Raised in a Roman Catholic family, Tom was living in Staten Island, teaching blind and visually handicapped children. News of the horror in Central America convinced him and his wife they needed to do something different with their lives. So, they moved to Sao Paulo, Brazil, where he started teaching literacy and, after several years, ministering to victims of the widespread AIDS epidemic.

“Almost a quarter of the people in Sao Paulo were tainted by the disease,” he said. “I had to learn how to handle death and dying and work with the volunteers to process what it meant to them.”

This inspired him to take the next step in his career. After six years he returned home, with a desire to become a Catholic lay chaplain. This involved getting a Master’s degree in theology and logging the hundreds of hours of clinical pastoral education needed to become certified. He did this at various hospitals and nursing homes throughout the New York metropolitan area. Six years ago he arrived at St. Barnabas Hospital as its chaplain. It’s a job he handles more or less alone, with the support of several volunteers.

So what is the job description of a hospital chaplain? Simply put, it’s about meeting the spiritual needs of patients and their families. “It begins with the process of getting to know patients and creating a bond of trust,” he says. This starts every morning when he receives a list of inpatients, seeing who’s newly admitted, and visiting them. “We don’t discriminate against anyone regardless of their religion, or against people without faith,” he says. “It’s an opportunity to sit with patients and have them tell me their story. We don’t need to provide solutions. Solutions are within the person.”

He typically walks from floor to floor of the hospital every day, stopping to speak not only with patients but with members of their family. “I see people in the waiting rooms who are going through distress for a loved one,” he says. “I’ve been here six years and can tell if they’re suffering. It can be an intense time for them and they like to know there is someone there for them.”

It may mean reciting the Lord’s Prayer or other prayers for patients or their family, or, it may mean asking them if he can pray to his God for them. “Sometimes it’s just being there with them, letting them know they’re not alone,” Tom says. “You have to intuitively know when to jump in or stay on the outside.”

It starts with learning how to listen, he says, and processing what he sees and hears. This is especially important among a population, Tom says, where the number who list “none” as their religious affiliation continues to grow. He estimates that the number of patients with no listed affiliation has grown from a third to about half of patients in the years he’s been at St.

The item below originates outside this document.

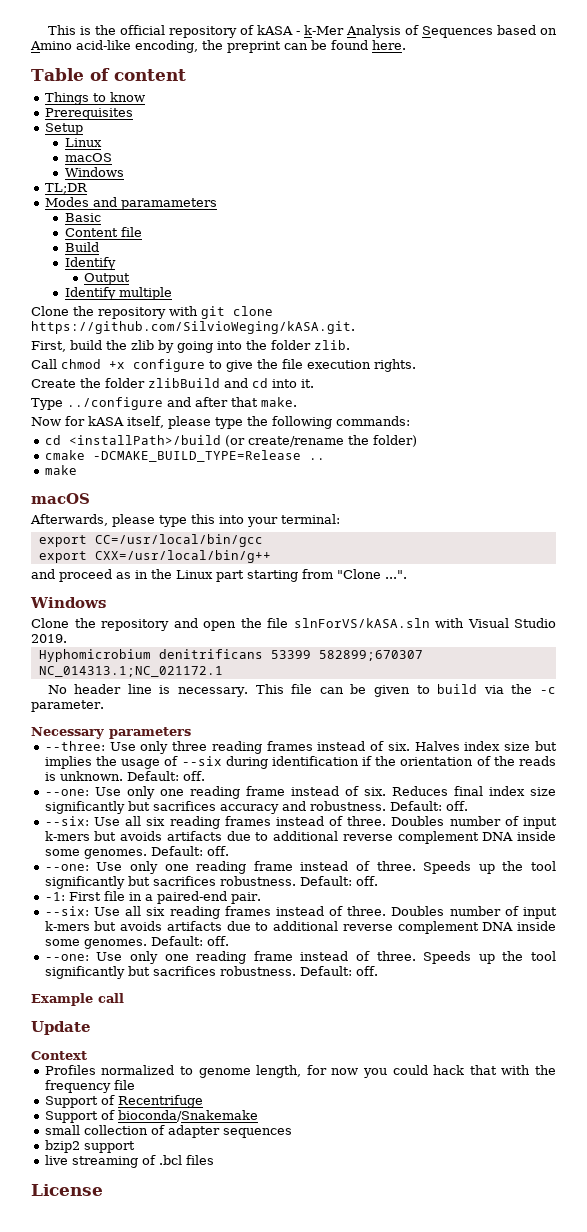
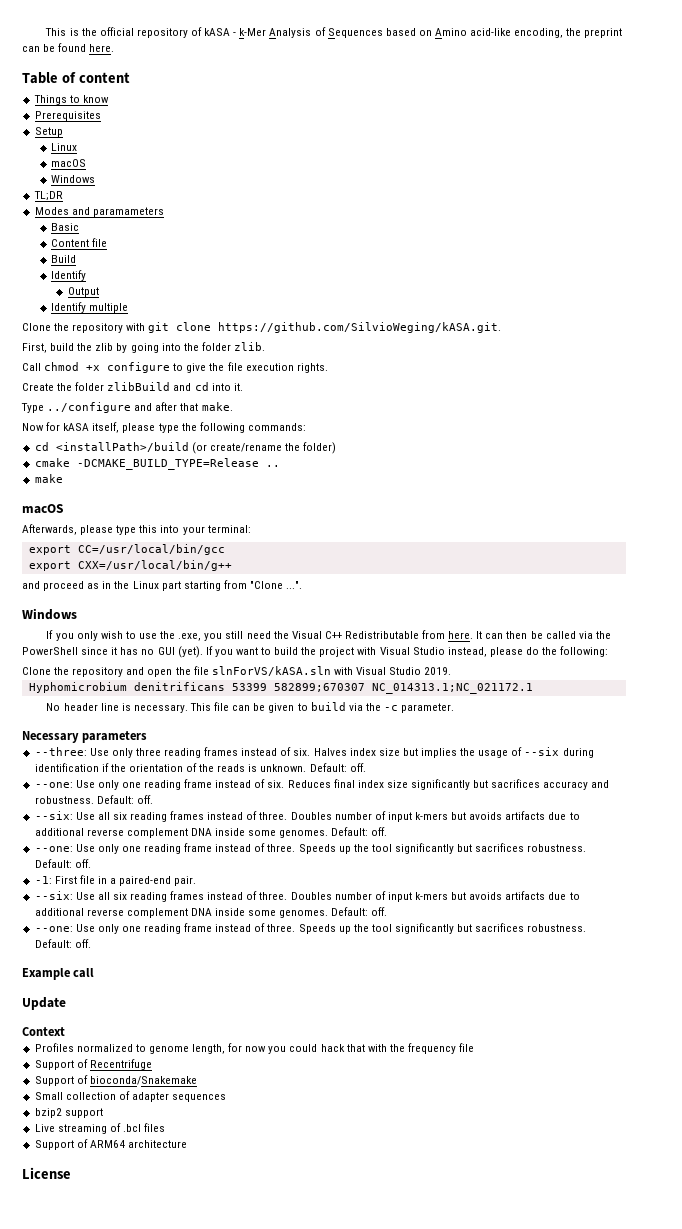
(106, 602) none -> [46,630,611,641] [22,646,609,658] // If you only wish to use the .exe, you still need the Visual C++ Redistributable from here. It can then be called via the PowerShell since it has no GUI (yet). If you want to build the project with Visual Studio instead, please do the following:
[44,1125,80,1135] small -> [34,1092,63,1100] Small
[44,1155,68,1165] live -> [34,1124,55,1132] Live
(214, 1160) none -> [34,1139,187,1150] // Support of ARM64 architecture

Barnabas Hospital.

“Fewer patients have a religious affiliation, but that doesn’t necessarily mean they are less spiritual,” he says. “They have faith in something, a higher being, but they are not practicing.”

Being a hospital chaplain also means comforting patients who are dying, or family members who have lost a loved one. In consoling a young woman whose aunt had just died, it meant honoring her wish to see her family member one last time by bringing her down to the morgue and saying a prayer with her as she wept. For the grieving mother of an infant who had arrived at the hospital DOA, it was about simply being with her as she spoke to her child.

“The important thing is that when you meet with a patient, it’s the patient’s story and you want to follow their lead. When you go to visit a patient, your agenda has to stay outside the door. It’s all about healing through conversation, listening, and being your true self to the patient and their family.”